WASHINGTON – A member of an Afghan Taliban cell was sentenced today in U.S. District Court for the District of Columbia to two terms of life in prison on drug and narco-terrorism charges, Acting Assistant Attorney General Matthew Friedrich of the Criminal Division announced.

Khan Mohammed, 38, was ordered by U.S. District Judge Colleen Kollar-Kotelly to serve the two life sentences concurrently as well as 60 months of supervised release, served consecutively, for each of the two counts of conviction following the prison term. Mohammed was convicted on May 15, 2008, after a seven-day jury trial on one count of distribution of one kilogram or more of heroin knowing and intending that it be imported into the United States and one count of narco-terrorism, or the distribution of a controlled substance (in this case heroin and opium) in order to provide something of pecuniary value to a person or group that has engaged or is engaging in terrorist activity. The conviction represented the first time a defendant had been convicted in U.S. federal court of narco-terrorism since the statute was enacted in March 2006.

Mohammed, an Afghan national, was arrested on Oct. 29, 2006, near Jalalabad, Nangahar Province, Afghanistan. Mohammed waived extradition and was brought from Afghanistan to the United States in November 2007.

"A violent jihadist and narcotics trafficker, Khan Mohammed sought to kill U.S. soldiers in Afghanistan using rockets," said Acting Assistant Attorney General of the Criminal Division Matthew Friedrich. "Today's life sentences match the gravity of the crimes for which he was convicted."

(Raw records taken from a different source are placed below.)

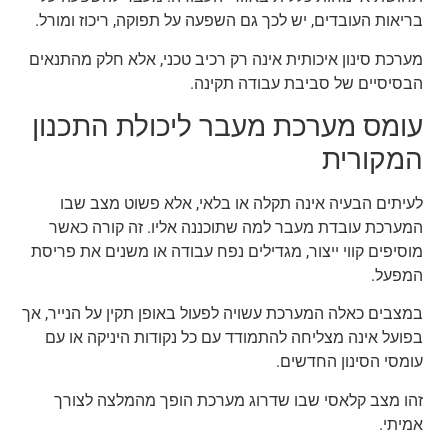
בריאות העובדים, יש לכך גם השפעה על תפוקה, ריכוז ומורל.
מערכת סינון איכותית אינה רק רכיב טכני, אלא חלק מהתנאים
הבסיסיים של סביבת עבודה תקינה.
עומס מערכת מעבר ליכולת התכנון
המקורית
לעיתים הבעיה אינה תקלה או בלאי, אלא פשוט מצב שבו
המערכת עובדת מעבר למה שתוכננה אליו. זה קורה כאשר
מוסיפים קווי ייצור, מגדילים נפח עבודה או משנים את פריסת
המפעל.
במצבים כאלה המערכת עשויה לפעול באופן תקין על הנייר, אך
בפועל אינה מצליחה להתמודד עם כל נקודות היניקה או עם
עומסי הסינון החדשים.
זהו מצב קלאסי שבו שדרוג מערכת הופך מהמלצה לצורך
אמיתי.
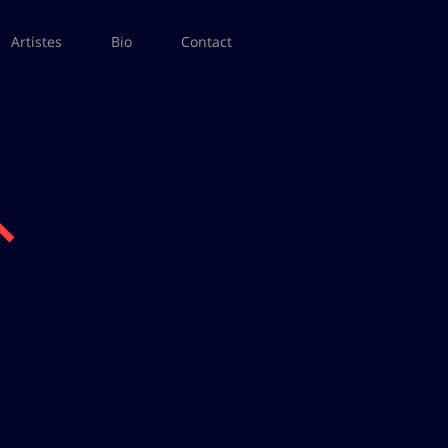
Artistes
Bio
Contact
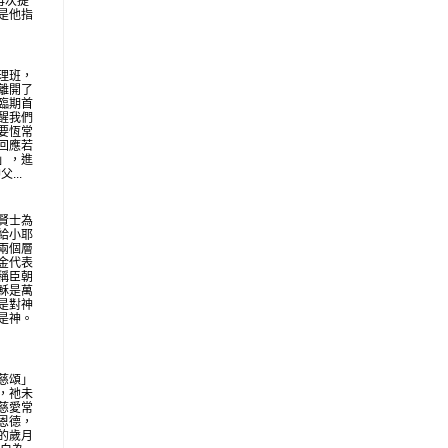
再次提
是他指
理班，
離開了
臨期首
醒我們
要恆常
回應若
」，進
...
賢士為
給小耶
兩個層
金代表
稱臣朝
穌是萬
是對神
是神。
慈頌」
，祂未
慈愛常
恩德，
的歲月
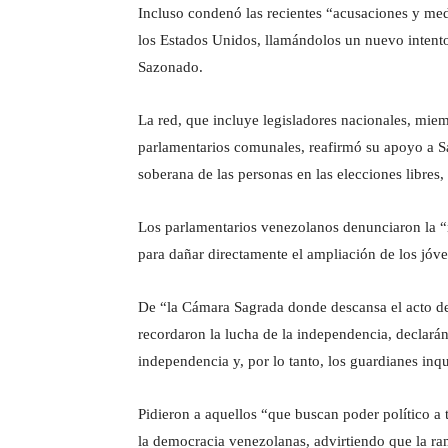
Incluso condenó las recientes “acusaciones y me
los Estados Unidos, llamándolos un nuevo intento p
Sazonado.
La red, que incluye legisladores nacionales, miem
parlamentarios comunales, reafirmó su apoyo a Sa
soberana de las personas en las elecciones libres,
Los parlamentarios venezolanos denunciaron la “n
para dañar directamente el ampliación de los jóve
De “la Cámara Sagrada donde descansa el acto de
recordaron la lucha de la independencia, declarán
independencia y, por lo tanto, los guardianes inq
Pidieron a aquellos “que buscan poder político a 
la democracia venezolanas, advirtiendo que la ram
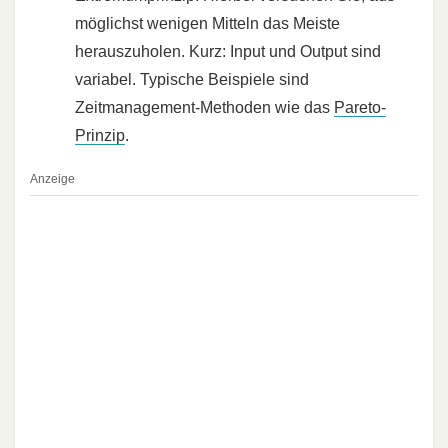
möglichst wenigen Mitteln das Meiste
herauszuholen. Kurz: Input und Output sind
variabel. Typische Beispiele sind
Zeitmanagement-Methoden wie das
Pareto-
Prinzip
.
Anzeige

"The conclusion of Khan Mohammed’s prosecution demonstrates DEA’s ability and determination to go to the far corners of the world to bring to justice narco-terrorists who seek to harm Americans," said DEA Acting Administrator Michele M. Leonhart. "Today's strong sentence in this groundbreaking case is the result that can be expected by those who support terrorism by trafficking in narcotics."

The evidence at trial established the following:

According the evidence presented at trial, the Taliban are an ultraconservative, Islamic militia that has continued to mount an insurgency against the Afghan government since it was removed from power in Afghanistan by Coalition forces in late 2001. According to court documents, as early as 1999, when the Taliban controlled much of Afghanistan, the United States recognized that they were facilitators of terrorism. DEA agents testified at trial that the Taliban has taken on a central role in every stage of opium/heroin production and transportation, relying on it as a principal source of funding for its activities. One agent testified that more than 50 percent of DEA cases have a definitive Taliban dimension.

The case was prosecuted by Trial Attorney Matthew Stiglitz, Deputy Chief for Litigation Julius Rothstein and paralegal Arianne Tice from the Criminal Division’s Narcotic and Dangerous Drug Section. The investigation was led by the DEA, in close cooperation with Afghan law enforcement.